Australia’s superannuation system with some $11.7 billion in claims seems to be responding well. $90.1 billion in Australian government securities has been reportedly raised (since 20 March 2020), along with $33 billion in T-notes and $56.6 billion on bonds. The latest $19 billion at 1%, was oversubscribed as well.
Seeing its ability to raise this finance to ensure that the nation can provide necessary economic supports and lifeline to the Australian economy, global markets are considering Australia as a good bet in this uncertain time.
Moreover, as the borders fall internally, tourism can gradually pick up, especially with school holidays coming up again in July. It should be noted here the net tourism imports to the country is more than $20 billion in a year. Also, tourism is a prospective and vital employer, particularly in regional areas of the country.

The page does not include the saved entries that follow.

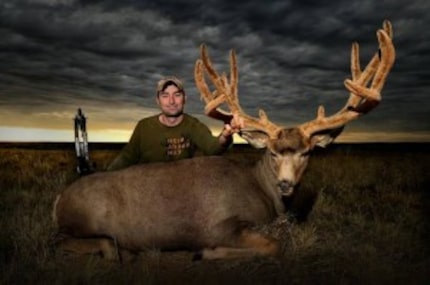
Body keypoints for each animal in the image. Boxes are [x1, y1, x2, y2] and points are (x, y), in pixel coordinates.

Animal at [52, 20, 394, 260]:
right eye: (272, 152)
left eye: (307, 152)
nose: (285, 183)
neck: (263, 192)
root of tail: (58, 201)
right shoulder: (219, 225)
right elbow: (273, 246)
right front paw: (205, 253)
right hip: (80, 223)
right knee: (69, 242)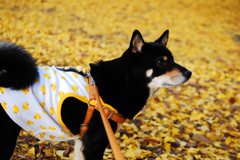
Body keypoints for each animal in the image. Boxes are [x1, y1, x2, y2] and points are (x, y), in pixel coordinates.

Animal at [0, 29, 191, 159]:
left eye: (173, 59)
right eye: (161, 62)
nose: (189, 73)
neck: (119, 83)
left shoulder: (82, 141)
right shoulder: (95, 145)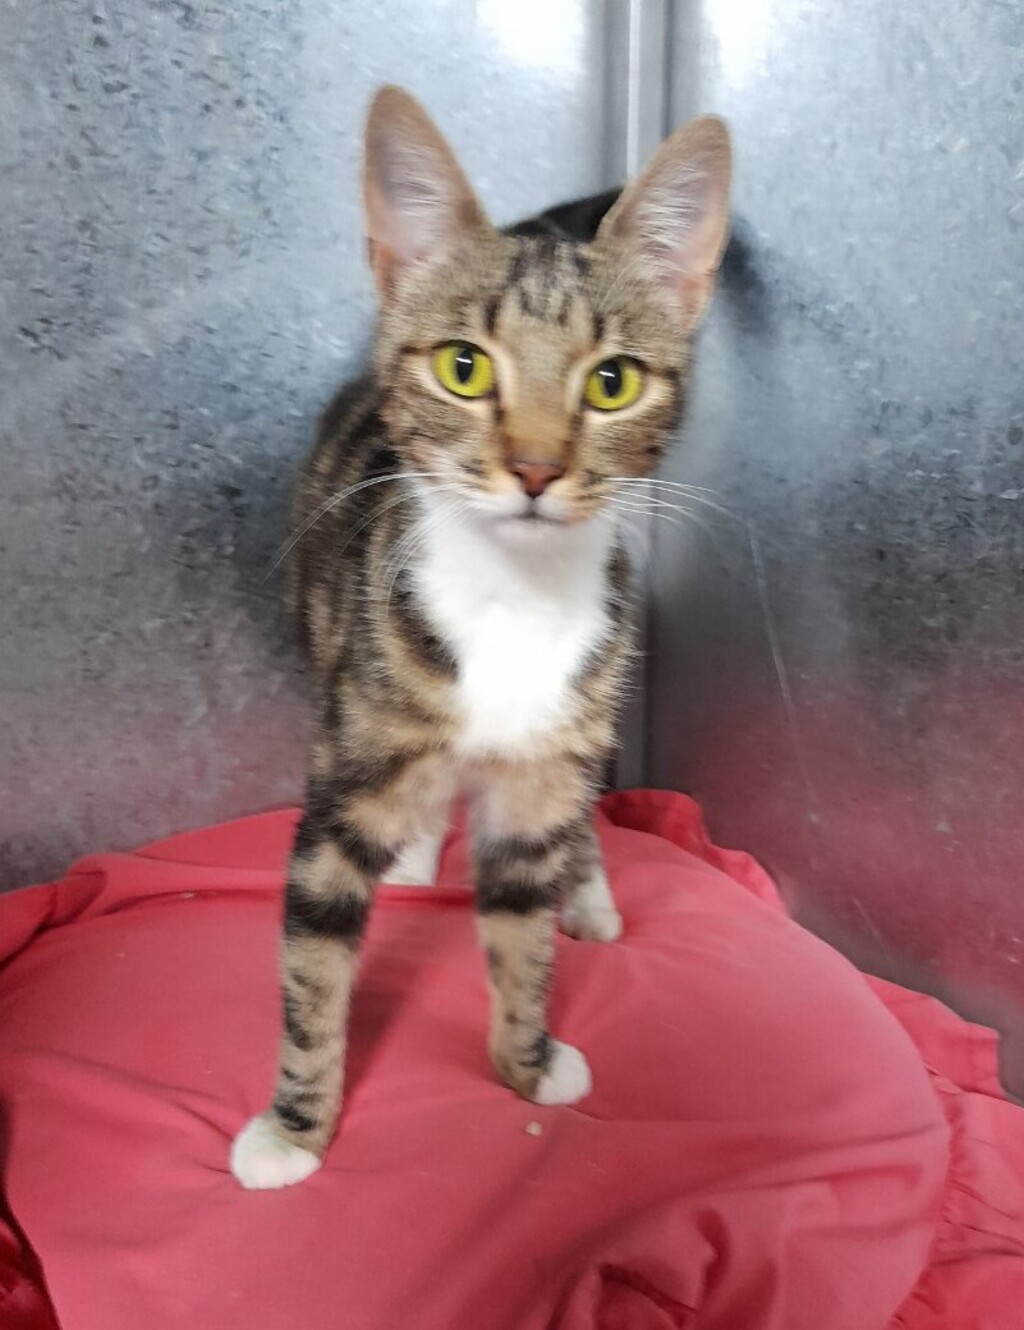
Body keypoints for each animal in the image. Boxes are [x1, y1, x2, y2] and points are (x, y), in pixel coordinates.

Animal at [231, 86, 731, 1189]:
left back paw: (586, 890)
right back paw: (418, 846)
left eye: (613, 382)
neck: (513, 601)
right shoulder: (345, 777)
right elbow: (313, 958)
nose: (538, 468)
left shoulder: (549, 762)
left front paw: (527, 1059)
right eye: (464, 368)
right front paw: (295, 1125)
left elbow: (520, 932)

Further, Mr Frydenberg believes that ~850k citizens will be back in work with stage 1, 2 and 3 restrictions being lifted. This translates into the economy to be better off by 9.4 billion dollars a month.
Australia has shown resilience to bounce back, to recover, to work in the past. Though the COVID 19 situation is perhaps the most difficult phase economically in the longest fathomable history, Australians and the Government seem confident to sail through the tough tide, with their ingenuity and hard work, as the economy gears to reopen in the coming weeks, prudently and attentively.